Un des arguments mis en avant par l’opposition conservatrice est l’inquiétude de voir reconnue la langue macédonienne. L’argument est spécieux, pour ne pas dire ridicule : de nombreux documents internationaux et scientifiques évoquent une langue macédonienne – d’ailleurs dans une mosaïque appréciable de dialectes –  bien avant ce week-end. Cette argutie cache mal le fait que l’opposition court après son électorat et cherche à ne pas se faire dépasser sur sa droite. De son côté, le gouvernement peut s’appuyer sur un argument qu’il n’était plus en mesure de mobiliser depuis le référendum de juillet 2015 : l’accord avec la Macédoine, figurant dans son programme électoral, est l’une des rares promesses qu’il aura tenue sans faire de pirouettes.

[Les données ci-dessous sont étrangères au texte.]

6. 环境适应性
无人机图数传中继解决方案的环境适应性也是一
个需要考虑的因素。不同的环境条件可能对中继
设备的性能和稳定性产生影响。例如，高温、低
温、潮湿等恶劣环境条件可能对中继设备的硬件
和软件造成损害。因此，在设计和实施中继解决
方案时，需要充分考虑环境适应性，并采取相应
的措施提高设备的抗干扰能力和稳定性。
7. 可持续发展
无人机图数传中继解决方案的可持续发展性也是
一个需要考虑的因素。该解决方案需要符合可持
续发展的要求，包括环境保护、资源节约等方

C’est là que le gouvernement, en s’assumant enfin, crée une suite de césures : chez son allié politique souverainiste, dont la position est de moins en moins claire (ou des plus claires : il ne souhaite pas lâcher son ministère) ; dans les rangs de l’opposition de centre-gauche dont la dirigeante socialiste, Fofi Gennimata, clame son opposition à l’accord, alors que nombreux de ses alliés le soutiennent ; et enfin parmi les franges conservatrices qui peinent à trouver leur place face à une décision que certains ne sont pas loin de juger raisonnables et à l’hystérie qu’elles suscitent chez les autres. En fait, ce que révèle la controverse sur la Macédoine en Grèce, c’est la balkanisation possible de ses forces politiques, mais peut-être, avant tout, la volatilité politique du moment.

Yannis Papadaniel

Yannis Papadaniel

Yannis Papadaniel est anthropologue, titulaire d'un doctorat obtenu à l'Université de Lausanne et à l'Ecole des Hautes Etudes en Sciences Sociales de Paris. Il est spécialiste de questions liées à la santé et à la médecine. (Photo: Olivier Maire)

2 réponses à “Macédoine, des césures en série

  1. Peut-être (si l΄accord est ratifié) l’un des seuls actes utiles au pays et à sa réputation internationale du gouvernement Tsipras… Mais les manifestations et le mouvement d’ opinion opposés montrent aussi l’univers dangereusement surréaliste dans lequel s’est enfermée et se complaît une bonne partie de la population grecque. Je ne crois pas au demeurant que la crise influence énormément cette affaire. En 1993-94, on entendait déjà les mêmes refrains… En fait cette histoire macédonienne fait penser à une vilaine dispute entre un retraité vaguement aigri qui voudrait vivre sur quelque rente supposée acquise par les moments glorieux de son passé, et d’un jeune galopin haut comme trois pommes qui l’irrite en lui faisant des grimaces et piétinant de temps en temps ce qui lui reste de plate-bandes…

    1. Et au milieu les héritiers qui sont prêts à faire feu de tout bois pour obtenir quelques rentes. C’est là que le contexte de crise joue un rôle.